» Task input:
◇ ◇ ◇ ◇

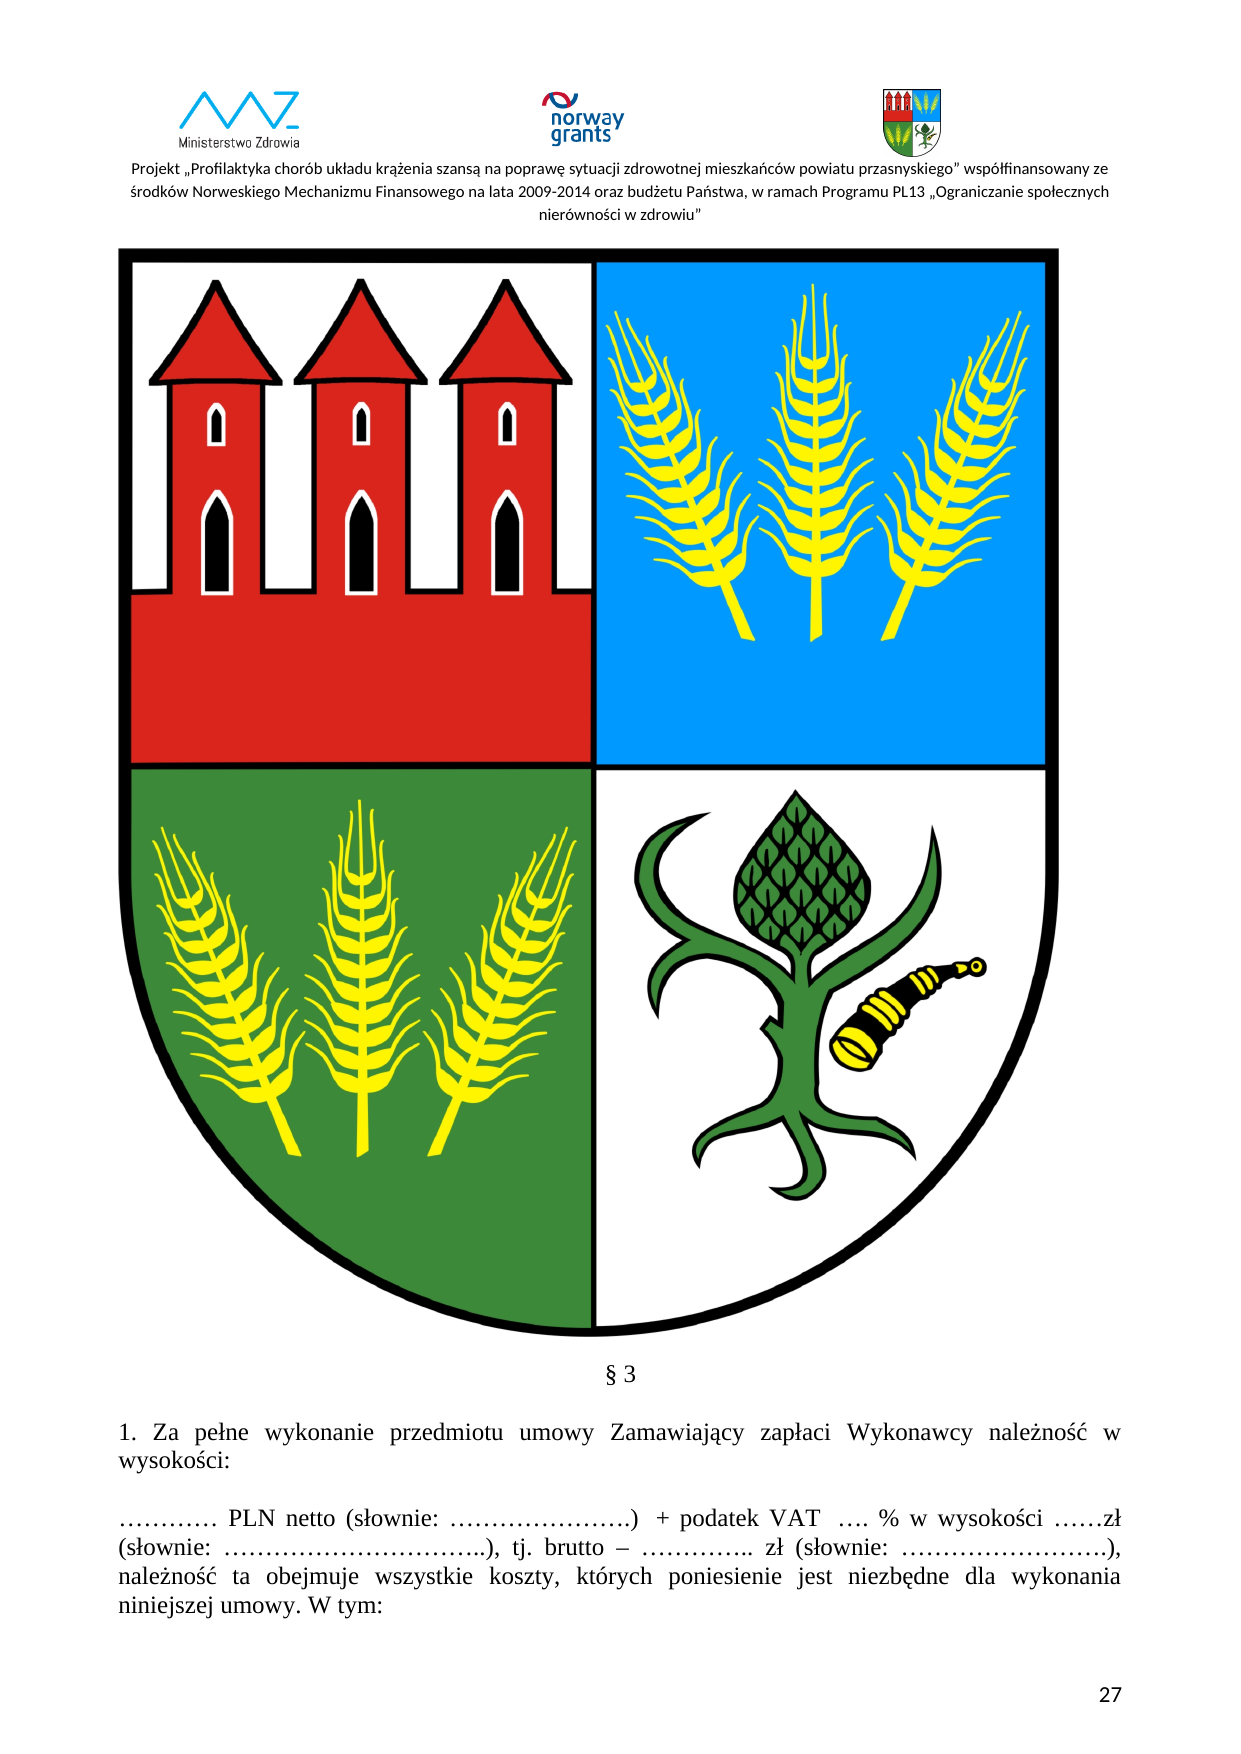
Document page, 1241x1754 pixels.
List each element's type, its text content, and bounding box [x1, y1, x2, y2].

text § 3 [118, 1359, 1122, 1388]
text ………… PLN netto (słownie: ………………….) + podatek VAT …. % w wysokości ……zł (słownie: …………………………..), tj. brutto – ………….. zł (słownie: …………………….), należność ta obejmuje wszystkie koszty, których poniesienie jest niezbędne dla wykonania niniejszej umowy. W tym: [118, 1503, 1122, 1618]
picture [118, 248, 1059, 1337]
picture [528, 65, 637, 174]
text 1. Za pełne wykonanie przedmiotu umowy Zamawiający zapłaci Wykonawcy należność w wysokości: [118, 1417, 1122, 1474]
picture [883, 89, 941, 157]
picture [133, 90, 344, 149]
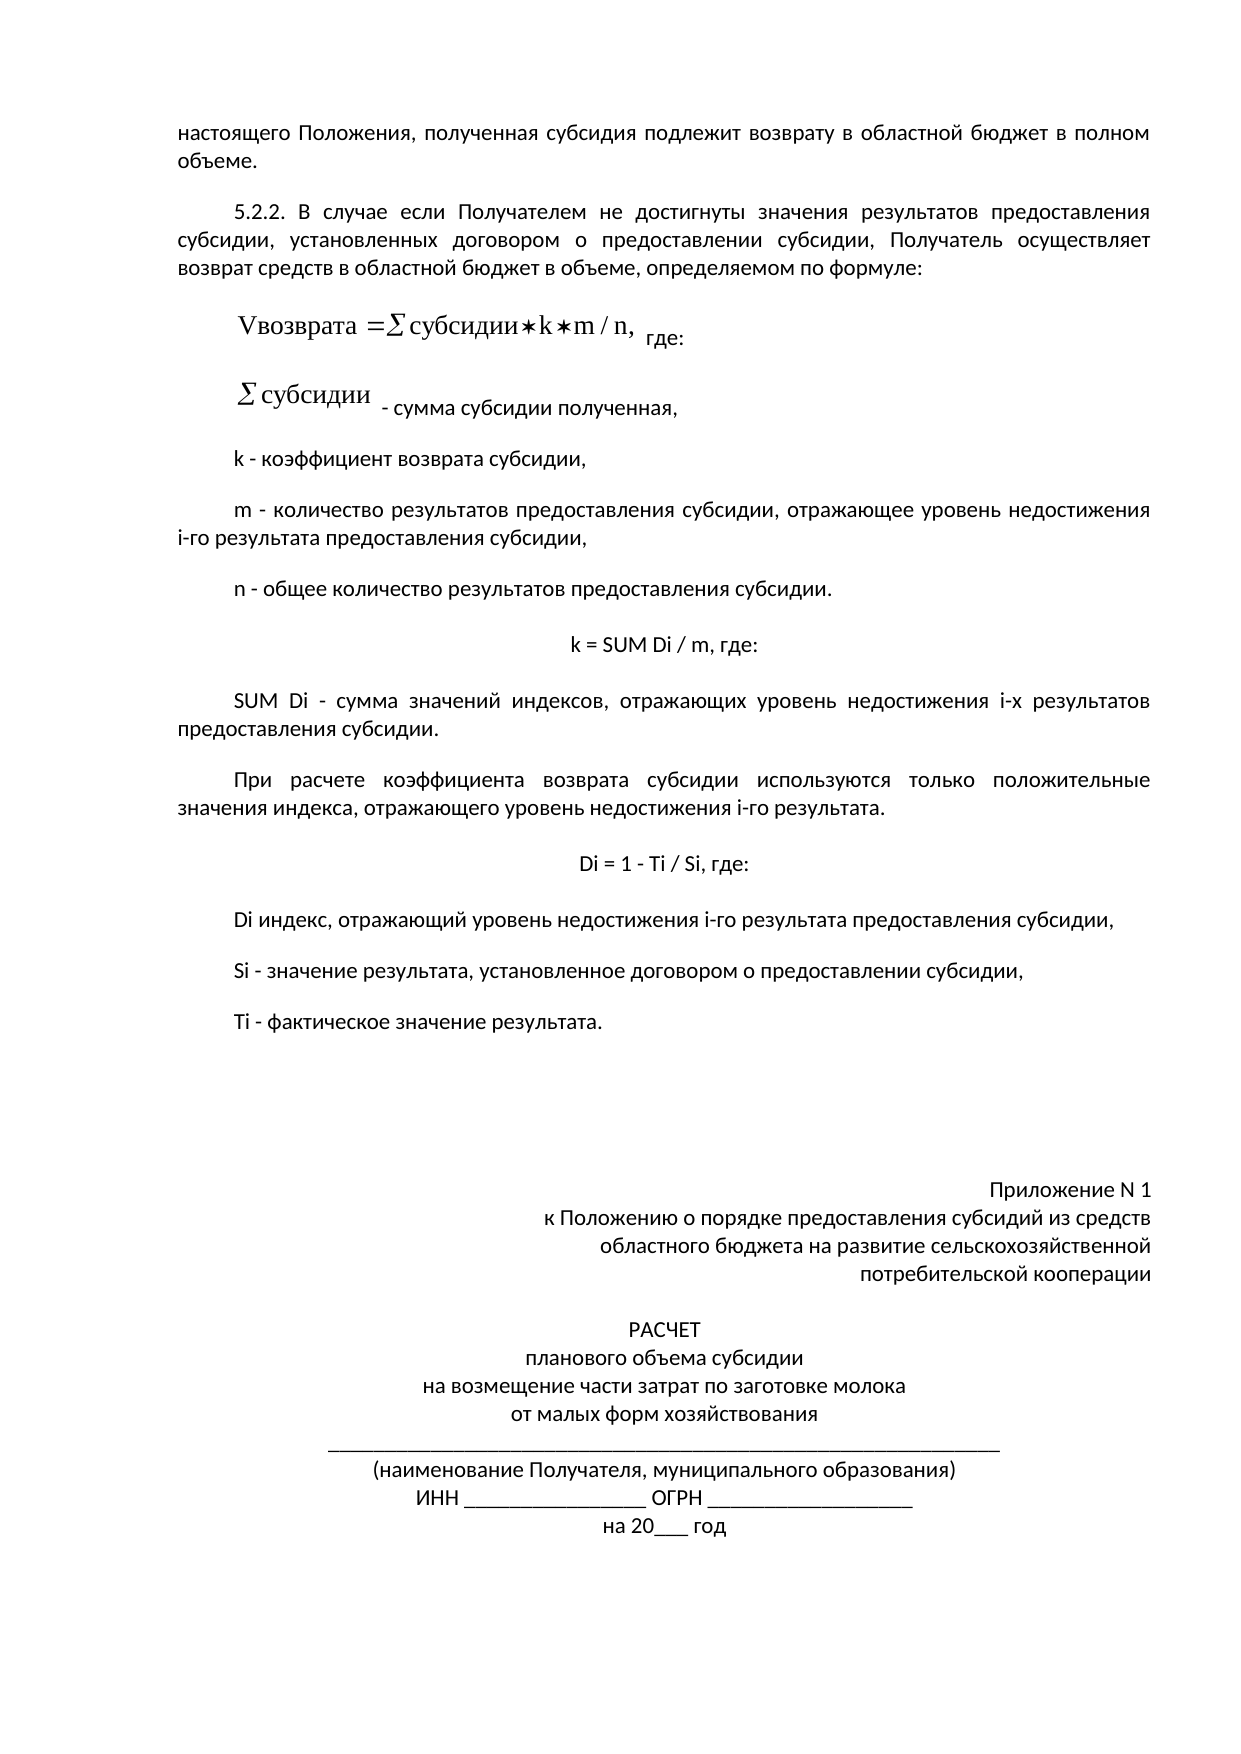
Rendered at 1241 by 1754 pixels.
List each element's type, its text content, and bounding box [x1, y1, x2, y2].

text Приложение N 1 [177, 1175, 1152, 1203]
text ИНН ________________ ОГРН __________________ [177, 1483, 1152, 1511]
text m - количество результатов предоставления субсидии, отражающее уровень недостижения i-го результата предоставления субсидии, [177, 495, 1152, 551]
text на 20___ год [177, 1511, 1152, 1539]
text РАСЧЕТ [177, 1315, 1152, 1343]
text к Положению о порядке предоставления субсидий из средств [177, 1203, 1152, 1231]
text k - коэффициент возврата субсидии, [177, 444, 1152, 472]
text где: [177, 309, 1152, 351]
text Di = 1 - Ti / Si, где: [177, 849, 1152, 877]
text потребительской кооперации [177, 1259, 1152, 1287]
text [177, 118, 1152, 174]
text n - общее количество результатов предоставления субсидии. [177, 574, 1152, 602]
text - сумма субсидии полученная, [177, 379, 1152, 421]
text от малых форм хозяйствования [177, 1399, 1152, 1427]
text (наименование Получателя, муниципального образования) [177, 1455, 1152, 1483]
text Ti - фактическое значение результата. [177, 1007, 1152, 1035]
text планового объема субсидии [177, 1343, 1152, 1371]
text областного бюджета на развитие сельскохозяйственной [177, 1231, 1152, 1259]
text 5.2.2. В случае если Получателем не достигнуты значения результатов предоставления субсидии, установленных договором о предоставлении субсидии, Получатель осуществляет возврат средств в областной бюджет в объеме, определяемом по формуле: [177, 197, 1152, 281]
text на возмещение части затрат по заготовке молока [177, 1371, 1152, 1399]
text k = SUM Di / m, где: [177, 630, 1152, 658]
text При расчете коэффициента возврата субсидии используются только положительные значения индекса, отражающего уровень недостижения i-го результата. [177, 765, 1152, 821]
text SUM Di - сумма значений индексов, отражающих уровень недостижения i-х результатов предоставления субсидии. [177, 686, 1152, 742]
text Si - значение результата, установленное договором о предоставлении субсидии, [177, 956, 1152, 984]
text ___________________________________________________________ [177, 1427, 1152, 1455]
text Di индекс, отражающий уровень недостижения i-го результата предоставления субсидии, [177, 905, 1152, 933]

◇ ◇ ◇ ◇

» Work order:
Make an exact copy of the lines from the top of the material through the line with "Rendered at 1241 by 1754 pixels.", pictures excluded.

» Response box:
Document page, 1241x1754 pixels.
List each element's type, its text content, and bounding box [x1, y1, x2, y2].

text § 3 [118, 1359, 1122, 1388]
text ………… PLN netto (słownie: ………………….) + podatek VAT …. % w wysokości ……zł (słownie: …………………………..), tj. brutto – ………….. zł (słownie: …………………….), należność ta obejmuje wszystkie koszty, których poniesienie jest niezbędne dla wykonania niniejszej umowy. W tym: [118, 1503, 1122, 1618]
picture [118, 248, 1059, 1337]
picture [528, 65, 637, 174]
text 1. Za pełne wykonanie przedmiotu umowy Zamawiający zapłaci Wykonawcy należność w wysokości: [118, 1417, 1122, 1474]
picture [883, 89, 941, 157]
picture [133, 90, 344, 149]
Rendered at 1241 by 1754 pixels.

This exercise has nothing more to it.